WHAT IS EXPECTED ▸ Output exactly the lines below, starting with the line that has "X019403Y008435D03*" and going on through the line that has "X008053Y011475D03*", both included, and no other lines.

== DATA RECORDS ==

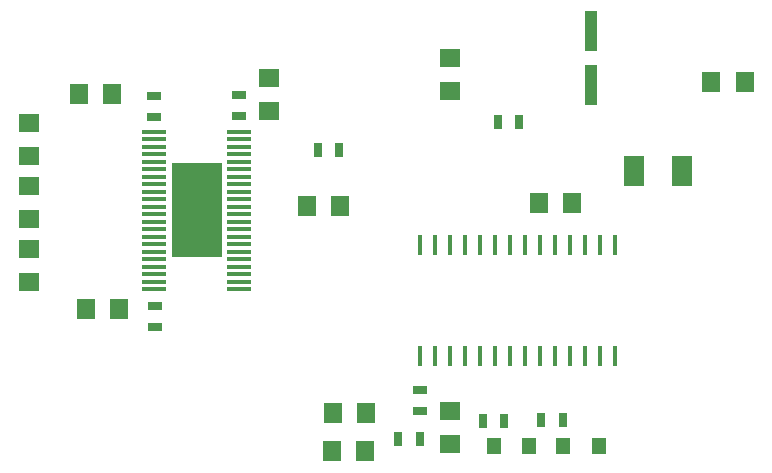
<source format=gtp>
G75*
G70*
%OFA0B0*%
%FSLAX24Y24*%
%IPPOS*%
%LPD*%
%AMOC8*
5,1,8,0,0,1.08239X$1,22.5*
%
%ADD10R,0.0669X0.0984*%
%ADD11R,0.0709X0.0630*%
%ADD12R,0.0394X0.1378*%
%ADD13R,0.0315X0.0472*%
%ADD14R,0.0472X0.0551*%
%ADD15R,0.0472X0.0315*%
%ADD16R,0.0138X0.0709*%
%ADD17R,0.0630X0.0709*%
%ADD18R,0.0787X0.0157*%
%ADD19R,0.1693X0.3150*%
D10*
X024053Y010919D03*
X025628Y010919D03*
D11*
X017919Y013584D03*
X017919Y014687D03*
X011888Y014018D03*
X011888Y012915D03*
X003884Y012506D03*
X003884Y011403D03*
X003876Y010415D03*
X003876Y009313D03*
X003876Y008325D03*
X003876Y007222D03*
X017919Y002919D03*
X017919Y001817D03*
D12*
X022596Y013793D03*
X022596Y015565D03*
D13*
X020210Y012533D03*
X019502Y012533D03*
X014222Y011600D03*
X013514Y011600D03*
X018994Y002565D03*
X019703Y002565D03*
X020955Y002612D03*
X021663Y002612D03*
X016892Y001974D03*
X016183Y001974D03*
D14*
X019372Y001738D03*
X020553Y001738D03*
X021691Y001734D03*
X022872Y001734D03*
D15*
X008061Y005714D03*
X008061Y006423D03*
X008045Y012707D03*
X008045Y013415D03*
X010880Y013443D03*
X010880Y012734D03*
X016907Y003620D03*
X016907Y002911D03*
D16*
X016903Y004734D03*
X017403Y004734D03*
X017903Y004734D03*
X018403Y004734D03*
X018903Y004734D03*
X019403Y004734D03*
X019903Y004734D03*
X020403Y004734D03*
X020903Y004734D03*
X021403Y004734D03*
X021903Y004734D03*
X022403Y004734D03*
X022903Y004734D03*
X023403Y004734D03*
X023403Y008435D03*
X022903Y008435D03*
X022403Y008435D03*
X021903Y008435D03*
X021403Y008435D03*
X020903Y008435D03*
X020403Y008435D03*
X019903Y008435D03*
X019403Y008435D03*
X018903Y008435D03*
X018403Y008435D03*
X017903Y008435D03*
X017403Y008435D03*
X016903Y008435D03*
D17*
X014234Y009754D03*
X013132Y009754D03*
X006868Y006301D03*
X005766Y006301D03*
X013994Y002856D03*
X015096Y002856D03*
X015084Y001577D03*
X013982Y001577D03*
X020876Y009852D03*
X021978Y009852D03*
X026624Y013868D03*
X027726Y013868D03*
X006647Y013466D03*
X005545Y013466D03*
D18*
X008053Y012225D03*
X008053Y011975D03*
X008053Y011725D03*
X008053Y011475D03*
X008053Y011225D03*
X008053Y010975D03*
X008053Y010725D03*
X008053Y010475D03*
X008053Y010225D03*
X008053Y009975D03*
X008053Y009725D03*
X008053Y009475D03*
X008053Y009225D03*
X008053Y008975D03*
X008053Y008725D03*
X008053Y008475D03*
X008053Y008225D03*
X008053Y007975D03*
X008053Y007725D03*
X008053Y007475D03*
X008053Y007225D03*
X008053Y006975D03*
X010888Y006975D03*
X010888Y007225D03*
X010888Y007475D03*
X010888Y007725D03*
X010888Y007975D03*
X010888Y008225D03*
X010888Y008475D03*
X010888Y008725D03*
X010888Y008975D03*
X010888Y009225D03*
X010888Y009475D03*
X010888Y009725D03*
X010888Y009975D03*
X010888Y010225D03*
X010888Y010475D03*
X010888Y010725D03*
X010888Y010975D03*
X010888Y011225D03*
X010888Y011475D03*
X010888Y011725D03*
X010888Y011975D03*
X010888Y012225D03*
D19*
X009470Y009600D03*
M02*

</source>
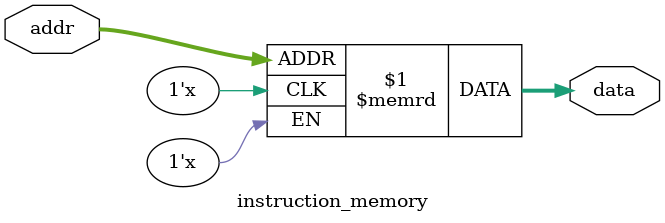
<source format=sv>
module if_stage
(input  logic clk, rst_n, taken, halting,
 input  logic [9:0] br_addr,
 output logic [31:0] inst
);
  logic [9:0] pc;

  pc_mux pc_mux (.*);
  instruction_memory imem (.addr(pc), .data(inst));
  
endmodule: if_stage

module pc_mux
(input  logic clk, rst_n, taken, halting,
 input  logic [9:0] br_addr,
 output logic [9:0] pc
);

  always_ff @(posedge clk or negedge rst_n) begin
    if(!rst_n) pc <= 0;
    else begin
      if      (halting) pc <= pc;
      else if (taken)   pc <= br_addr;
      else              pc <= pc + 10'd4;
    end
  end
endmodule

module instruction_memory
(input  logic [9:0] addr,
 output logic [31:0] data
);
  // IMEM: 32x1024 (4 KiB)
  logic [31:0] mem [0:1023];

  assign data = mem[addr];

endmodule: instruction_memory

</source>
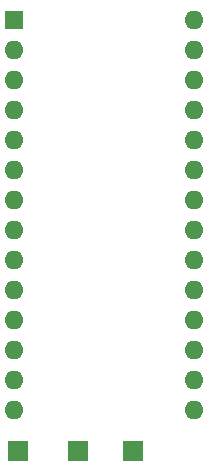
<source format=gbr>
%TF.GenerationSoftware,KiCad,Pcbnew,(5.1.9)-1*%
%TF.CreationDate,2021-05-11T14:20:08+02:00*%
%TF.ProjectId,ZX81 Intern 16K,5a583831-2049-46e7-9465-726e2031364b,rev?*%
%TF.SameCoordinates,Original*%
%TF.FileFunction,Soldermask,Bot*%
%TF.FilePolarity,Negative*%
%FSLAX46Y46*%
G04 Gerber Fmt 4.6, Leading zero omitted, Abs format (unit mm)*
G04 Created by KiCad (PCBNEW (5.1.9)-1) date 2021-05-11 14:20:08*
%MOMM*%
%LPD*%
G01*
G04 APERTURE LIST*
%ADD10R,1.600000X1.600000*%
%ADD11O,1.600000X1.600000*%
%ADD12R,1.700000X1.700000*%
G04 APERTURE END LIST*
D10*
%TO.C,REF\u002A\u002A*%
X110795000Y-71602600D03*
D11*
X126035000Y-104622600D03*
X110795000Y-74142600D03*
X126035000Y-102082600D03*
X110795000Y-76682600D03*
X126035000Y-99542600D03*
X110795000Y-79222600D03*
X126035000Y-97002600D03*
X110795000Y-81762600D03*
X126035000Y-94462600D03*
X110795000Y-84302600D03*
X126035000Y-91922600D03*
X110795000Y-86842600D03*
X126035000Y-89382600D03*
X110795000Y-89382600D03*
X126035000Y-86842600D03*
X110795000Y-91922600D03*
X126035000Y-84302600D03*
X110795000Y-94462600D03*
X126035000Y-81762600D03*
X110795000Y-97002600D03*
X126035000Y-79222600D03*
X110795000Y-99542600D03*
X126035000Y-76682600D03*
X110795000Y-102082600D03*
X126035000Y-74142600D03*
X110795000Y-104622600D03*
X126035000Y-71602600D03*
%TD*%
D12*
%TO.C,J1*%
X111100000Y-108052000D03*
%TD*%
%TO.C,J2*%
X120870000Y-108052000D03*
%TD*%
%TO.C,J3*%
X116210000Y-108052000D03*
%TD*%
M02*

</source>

===

WRITTEN ANSWER ▸
X019403Y008435D03*
X018903Y008435D03*
X018403Y008435D03*
X017903Y008435D03*
X017403Y008435D03*
X016903Y008435D03*
D17*
X014234Y009754D03*
X013132Y009754D03*
X006868Y006301D03*
X005766Y006301D03*
X013994Y002856D03*
X015096Y002856D03*
X015084Y001577D03*
X013982Y001577D03*
X020876Y009852D03*
X021978Y009852D03*
X026624Y013868D03*
X027726Y013868D03*
X006647Y013466D03*
X005545Y013466D03*
D18*
X008053Y012225D03*
X008053Y011975D03*
X008053Y011725D03*
X008053Y011475D03*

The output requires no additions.